At Community Building Children’s Center (CBCC), our approach to early education is inspired by the schools of Reggio Emilia, Italy. Children are engaged in a creative relationship-based curriculum, offered natural whole foods, provided a home-like environment, surrounded by a trained loving staff, have parents as partners, and are given opportunities to celebrate the natural world.
The feelings, thoughts, and theories of young children are solicited and respected through developing skills in painting, sculpting, drawing, constructing, music, poetry, movement, and drama.
What is a Reggio Inspired School?
A Reggio Inspired School is one that is based on the philosophy of education that emerged out of the city of Reggio Emilia, Italy. It was in this city after World War II that this educational philosophy was born out of the work of Loris Malaguzzi and the parents of children in the war-torn city. The main tenets of the philosophy are that an education that is led by the child is most profitable to the child. Respect, support, encouragement, engagement with imaginary and real experiences in the world, and a strong focus on the social-emotional development of the child are central to the educational experience in the classroom.
Central to the Reggio Emilia approach is the Atelier, or studio, and the Atelierista, the studio teacher. It is in this space that the students are given the opportunity to explore the languages of various materials, such as paint, clay, loose parts, and paper. Malaguzzi posited through his work and in his poem, The Hundred Languages of Children, that children need and have many languages to express their thoughts, opinions, feelings, and experiences of the world. The studio is one of many spaces in the classroom in which this expression is nurtured and developed.
What is Emergent Curriculum?
We value and respect young children as competent and capable learners. Their play, ideas, questions and theories become the foundation for our curriculum. This type of curriculum development is referred to as ‘emergent curriculum’. We believe that this approach is the most developmentally appropriate and most aligned with our understanding of how young children learn.
This approach requires that we pay close attention to children’s play, taking written notes as well as photo and video recordings to help us reflect on what theories, ideas, skills, and interests are ‘emerging’. Each week the lead teachers in each classroom meet twice with Anita as separate classroom teams to reflect on our observations and to develop our curriculum based on those observations. The teachers then use individual planning time to bring the curriculum into the classroom. This may require bringing in new materials, reintroducing children to old materials, and preparing the environment for deeper levels of exploration and thinking for the children.
We make sure to integrate physical, social, emotional, cognitive, math and language development; these are also grounded in cultural, health, and safety awareness. Literacy and numeracy development are introduced and woven throughout all activities. The teachers are facilitators, partners, observers and co-learners. Teachers are very busy and engaged as they play and build alongside children, watching for moments when they need guidance or assistance with a conflict or a problem. Teachers look for opportunities to extend the children’s play and learning by offering materials, by asking a well-timed question and by joining in and deepening cycles of meaningful dialogue and conversations with children.[ezcol_1half]
The Seven Key Features of the Reggio Inspired Approach
- Emergent Curriculum
- Project Work
- Representational Development
- Teachers as Researchers
- Environment as the Third Teacher
How is Reggio Inspired different than Montessori or Waldorf?
The Reggio Inspired Approach, along with Montessori and Waldorf approaches, while gaining in popularity, is often seen as an alternative to other and more widely available educational styles. While all three philosophies came to the United States from Europe, they have many similarities and differences. One way to depict the three is graphically:
Waldorf education was established in Germany in the aftermath of World War I by Rudolf Steiner. The foundation of this approach is imaginary play through which children will develop their physical, mental and emotional abilities. For children younger than seven, there is an emphasis on oral language, story, and song. The teacher in this setting is a performer or leader.

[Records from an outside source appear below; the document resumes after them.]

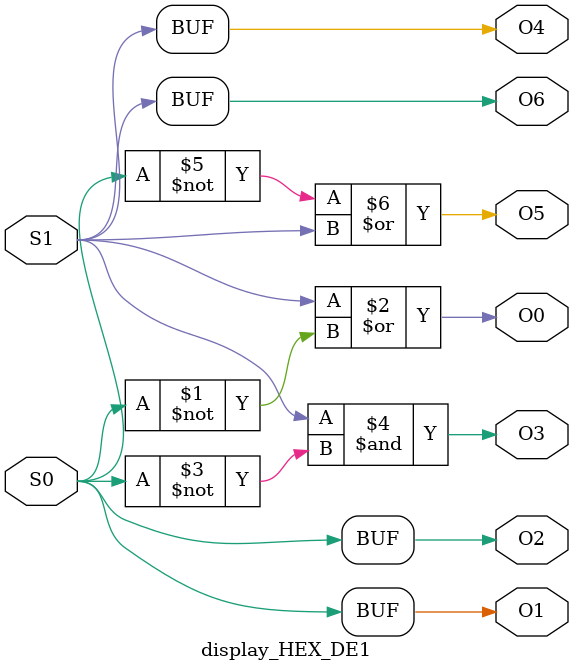
<source format=v>
/*
____________ LAB 1 - MODULE DISPLAY ____________
Module Display DE1: "Display DE1 to HEX"
	- Input: x2 binary (2 bit) - S1, S0
	- Output: x1 HEX_display - O6 ... O0
*/
module display_HEX_DE1(S1,S0,O6,O5,O4,O3,O2,O1,O0);
	input S1,S0;
	output O6,O5,O4,O3,O2,O1,O0;
	assign O0 = S1|(~S0);
	assign O1 = S0;
	assign O2 = S0;
	assign O3 = S1&(~S0);
	assign O4 = S1;
	assign O5 = (~S0)|S1;
	assign O6 = S1;
endmodule

</source>
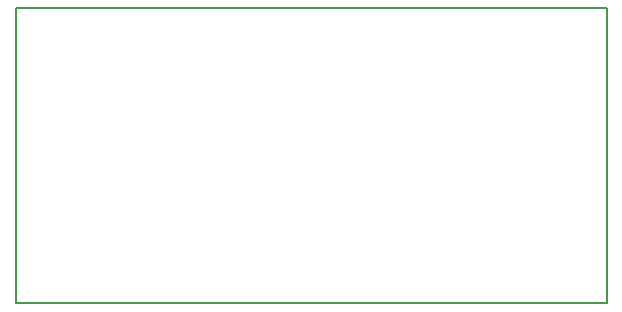
<source format=gbr>
%TF.GenerationSoftware,KiCad,Pcbnew,8.0.5*%
%TF.CreationDate,2024-11-30T18:41:16+03:00*%
%TF.ProjectId,pmod_esp32_4_layer.kicad_sch,706d6f64-5f65-4737-9033-325f345f6c61,rev?*%
%TF.SameCoordinates,Original*%
%TF.FileFunction,Profile,NP*%
%FSLAX46Y46*%
G04 Gerber Fmt 4.6, Leading zero omitted, Abs format (unit mm)*
G04 Created by KiCad (PCBNEW 8.0.5) date 2024-11-30 18:41:16*
%MOMM*%
%LPD*%
G01*
G04 APERTURE LIST*
%TA.AperFunction,Profile*%
%ADD10C,0.200000*%
%TD*%
G04 APERTURE END LIST*
D10*
X126887500Y-92300000D02*
X176887500Y-92300000D01*
X176887500Y-117300000D01*
X126887500Y-117300000D01*
X126887500Y-92300000D01*
M02*

</source>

Founded by Maria Montessori in Rome in the early 1900s, Montessori schooling is based upon the belief that children have natural intelligence and the emphasis for this educational model is to develop the child’s abilities based on rational and empirical work. Teachers are unobtrusive directors who allow students long periods of uninterrupted time with periods of recovery in between them.

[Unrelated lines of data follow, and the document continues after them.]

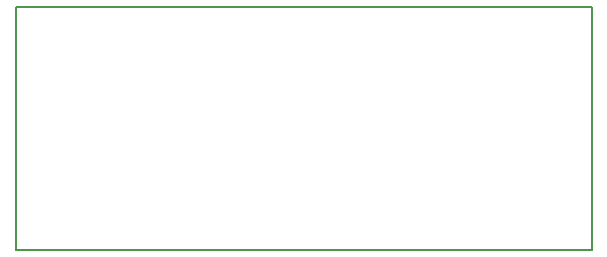
<source format=gbr>
G04 #@! TF.GenerationSoftware,KiCad,Pcbnew,(5.0.1)-4*
G04 #@! TF.CreationDate,2019-03-25T10:39:43-07:00*
G04 #@! TF.ProjectId,SysButtons,537973427574746F6E732E6B69636164,rev?*
G04 #@! TF.SameCoordinates,Original*
G04 #@! TF.FileFunction,Profile,NP*
%FSLAX46Y46*%
G04 Gerber Fmt 4.6, Leading zero omitted, Abs format (unit mm)*
G04 Created by KiCad (PCBNEW (5.0.1)-4) date 3/25/2019 10:39:43 AM*
%MOMM*%
%LPD*%
G01*
G04 APERTURE LIST*
%ADD10C,0.200000*%
G04 APERTURE END LIST*
D10*
X169926000Y-45466000D02*
X169926000Y-66040000D01*
X121158000Y-45466000D02*
X169926000Y-45466000D01*
X121158000Y-66040000D02*
X121158000Y-45466000D01*
X169926000Y-66040000D02*
X121158000Y-66040000D01*
M02*

</source>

In Reggio Inspired schools, children are understood to have a full range of skills and abilities that encompass the imaginative and the real. Teachers are engaged in the activities with children as well as guiding the activity, finding a balance between the two.
All three methods view the child as a whole person and as the guide in their own learning and teachers take their cues from the children to determine where to focus the individual or group’s attention and what materials or prepared environments can be introduced in order to facilitate the learning.